> [Complete the following]:
a – In the fisheries bill submission, how many Hector's dolphins were killed as bycatch in 2023/24?
b – Pick up the fisheries bill submission after its final sentence and keep writing it.

> [Study text]:
►
A Submission to the New Zealand Parliament’s Select Committee on a proposed Amendment to the NZ Fisheries Bill.
Concerns Regarding the Fisheries Amendment Bill, and Recommendations for Sustainable Fisheries Management.
Introduction
The New Zealand Government, through Fisheries Minister Shane Jones, frames the Fisheries Amendment Bill as an ‘efficiency and productivity’ exercise—cutting red tape, giving industry “certainty,” and boosting seafood export value.
In reality, the Bill represents a systematic dismantling of safeguards at precisely the moment they are most needed.
Key concerns include:
- The completely inadequate timescale for consultation on an issue that is vital to New Zealanders and our marine world.
- Concentration of power: The Minister gains greater authority to set catch limits independent of scientific advice, with the ability to rely on industry self-reported data rather than robust independent assessment.
- Erosion of oversight: On-board camera footage—recently proven effective at exposing massive under-reporting of discards—would be exempt from the Official Information Act, with fines up to \$50,000 for sharing footage. The Minister can also allow operators to switch cameras off.
- Reduced accountability: Legal challenges to fisheries decisions would be restricted to a 20-working day window, severely limiting judicial review that has historically held Ministers accountable to the Act’s sustainability purpose.
- Weakened environmental protections: The Bill introduces more flexible, longer-term (up to 5-year) catch limits with minimal review, reduces penalties for exceeding catch limits and taking undersized fish, and effectively incentivizes destructive bottom trawling over cleaner methods.
- Privatization of a public resource: Quota owners would gain ability to stockpile entitlements and delay catch reductions even when stocks are depleted, shifting the burden of ecological degradation onto the public while profits are exported—seafood exports average under \$6/kg, little of which benefits domestic consumers.
This proposed amendment occurs against a backdrop of well documented dramatic ecological marine decline. The Ministry for the Environment’s ‘Our Marine Environment 2025’ report and other official data, note the following negative impacts:
Overfishing: 12% of assessed fish stocks (19 of 152) are over-fished or depleted, with 5 stocks collapsed. Bycatch continues to kill protected species—15 Hector’s dolphins in 2023/24 alone, thousands of seabirds annually, and tonnes of protected coral.
Ocean warming: Sea-surface temperatures around New Zealand have risen 0.16–0.34°C per decade since 1982, warming faster than the global average. Marine heatwaves are becoming more frequent, intense and longer-lasting, with 2022 setting records causing both marine species loss and shifting of migratory patterns
Acidification: Ocean acidity has increased ~30% since 1750, with measurable increases off Otago. This threatens shell-forming species and disrupts food webs negatively impacting fish nutrition.
◄
> [Dataset content]:
►
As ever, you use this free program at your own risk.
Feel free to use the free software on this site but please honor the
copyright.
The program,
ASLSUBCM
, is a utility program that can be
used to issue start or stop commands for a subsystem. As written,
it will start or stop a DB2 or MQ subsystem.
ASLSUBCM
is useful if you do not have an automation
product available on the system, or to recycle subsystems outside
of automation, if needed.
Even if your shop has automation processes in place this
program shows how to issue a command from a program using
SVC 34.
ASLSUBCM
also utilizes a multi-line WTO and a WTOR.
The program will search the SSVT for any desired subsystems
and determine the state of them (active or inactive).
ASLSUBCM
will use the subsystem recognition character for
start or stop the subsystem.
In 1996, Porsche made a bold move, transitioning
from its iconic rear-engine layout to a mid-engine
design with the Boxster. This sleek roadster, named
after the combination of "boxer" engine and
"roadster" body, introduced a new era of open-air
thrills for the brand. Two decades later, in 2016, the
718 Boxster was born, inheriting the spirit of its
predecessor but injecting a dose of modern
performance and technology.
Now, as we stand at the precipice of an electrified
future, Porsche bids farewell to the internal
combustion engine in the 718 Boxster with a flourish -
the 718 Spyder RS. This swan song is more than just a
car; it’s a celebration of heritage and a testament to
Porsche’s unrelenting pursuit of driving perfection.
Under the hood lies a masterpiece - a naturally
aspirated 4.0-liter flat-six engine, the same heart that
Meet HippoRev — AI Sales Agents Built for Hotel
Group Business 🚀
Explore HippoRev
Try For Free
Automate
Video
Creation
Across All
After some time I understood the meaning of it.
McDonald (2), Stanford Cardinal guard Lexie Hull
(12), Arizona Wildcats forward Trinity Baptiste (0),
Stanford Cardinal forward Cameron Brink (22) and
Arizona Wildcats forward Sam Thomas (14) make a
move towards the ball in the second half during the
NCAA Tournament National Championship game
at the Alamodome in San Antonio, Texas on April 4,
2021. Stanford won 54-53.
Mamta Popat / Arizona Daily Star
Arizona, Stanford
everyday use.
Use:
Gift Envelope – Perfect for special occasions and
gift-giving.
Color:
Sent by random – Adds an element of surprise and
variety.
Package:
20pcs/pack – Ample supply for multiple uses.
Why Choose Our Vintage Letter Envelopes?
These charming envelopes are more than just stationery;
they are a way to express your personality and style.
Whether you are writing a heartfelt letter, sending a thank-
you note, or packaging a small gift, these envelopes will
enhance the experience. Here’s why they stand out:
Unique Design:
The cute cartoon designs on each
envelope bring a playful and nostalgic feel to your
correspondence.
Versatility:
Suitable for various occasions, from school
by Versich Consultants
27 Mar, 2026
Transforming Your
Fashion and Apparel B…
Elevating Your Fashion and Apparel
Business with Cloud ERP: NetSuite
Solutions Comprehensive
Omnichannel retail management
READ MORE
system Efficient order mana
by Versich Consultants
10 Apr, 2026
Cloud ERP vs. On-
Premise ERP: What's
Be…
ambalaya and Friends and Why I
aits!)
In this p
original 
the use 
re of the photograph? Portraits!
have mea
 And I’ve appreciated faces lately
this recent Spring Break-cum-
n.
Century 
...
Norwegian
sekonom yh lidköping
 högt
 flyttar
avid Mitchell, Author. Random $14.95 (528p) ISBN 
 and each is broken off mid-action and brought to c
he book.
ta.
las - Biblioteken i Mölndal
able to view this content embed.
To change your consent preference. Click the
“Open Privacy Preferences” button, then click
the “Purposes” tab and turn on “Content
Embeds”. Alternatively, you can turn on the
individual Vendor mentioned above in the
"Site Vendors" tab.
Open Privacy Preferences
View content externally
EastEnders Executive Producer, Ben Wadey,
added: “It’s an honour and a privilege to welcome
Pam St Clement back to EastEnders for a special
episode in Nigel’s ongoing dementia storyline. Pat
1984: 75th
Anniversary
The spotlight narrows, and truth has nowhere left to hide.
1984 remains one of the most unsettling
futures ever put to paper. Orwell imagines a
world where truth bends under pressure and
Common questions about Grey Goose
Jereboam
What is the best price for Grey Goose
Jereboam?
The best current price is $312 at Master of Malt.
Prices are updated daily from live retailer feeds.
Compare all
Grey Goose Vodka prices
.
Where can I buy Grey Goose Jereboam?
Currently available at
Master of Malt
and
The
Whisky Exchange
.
◄
> [Task answers]:
a – 15

b –
Sea level rise: Accelerating coastal inundation and erosion, compounded by vertical land movement in some areas, resulting in the elimination or reduction of many fish breeding grounds.
Invasive species and habitat destruction: 428 non-native marine species have been identified in NZ waters, with outbreaks like Caulerpa algae spreading across 1,500+ hectares. Bottom trawling continues to bulldoze seafloor habitats.
Extinction risk: More than half of indigenous marine invertebrate species are threatened or at risk.
Bottom Trawling: The long-term impacts of bottom trawling in New Zealand and the Southern Pacific represent a systematic and catastrophic degradation of irreplaceable deep-sea ecosystems. The combination of extreme physical destruction, centuries long destruction of marine habitats and in many cases irretrievable loss, and climate feedback effects is resulting in permanent biodiversity loss. Scientific evidence confirms that protecting climate refugia and high-vulnerability habitats—particularly seamounts—is essential to prevent ecosystem collapse and maintain long-term fisheries productivity, yet current management trends are moving in the opposite direction.
This Bill treats fisheries primarily as an export industry to be deregulated, while official reports confirm the marine environment is under compounding pressures from climate change, overfishing, habitat destruction and pollution. The timing is particularly damaging given that camera data revealed a 1,000%+ increase in reported snapper discards and 950% increase in kingfish discards once monitoring began—proof that the industry cannot be relied upon to self-regulate.
The Bill weakens transparency, scientific oversight, and public participation at the exact moment when marine ecosystems require stronger precautionary management and climate-resilient planning. Thus these ‘reforms’ do not represent “modernization”—they represent a privatization agenda that locks in irreversible ecological damage for short-term commercial gain.
Key Concerns and Proposed Alternatives
1. Tiered Information Framework for Setting Catch Limits (Low-Information Stocks)
The Bill proposes a tiered framework for setting Total Allowable Catch (TAC), where for low-information stocks, the TAC only needs to be ‘not inconsistent’ with the objective of managing the stock at or above Maximum Sustainable Yield. This approach risks over-fishing and depletion of vulnerable or data-poor fish stocks, as management decisions are unable to be based on robust scientific evidence.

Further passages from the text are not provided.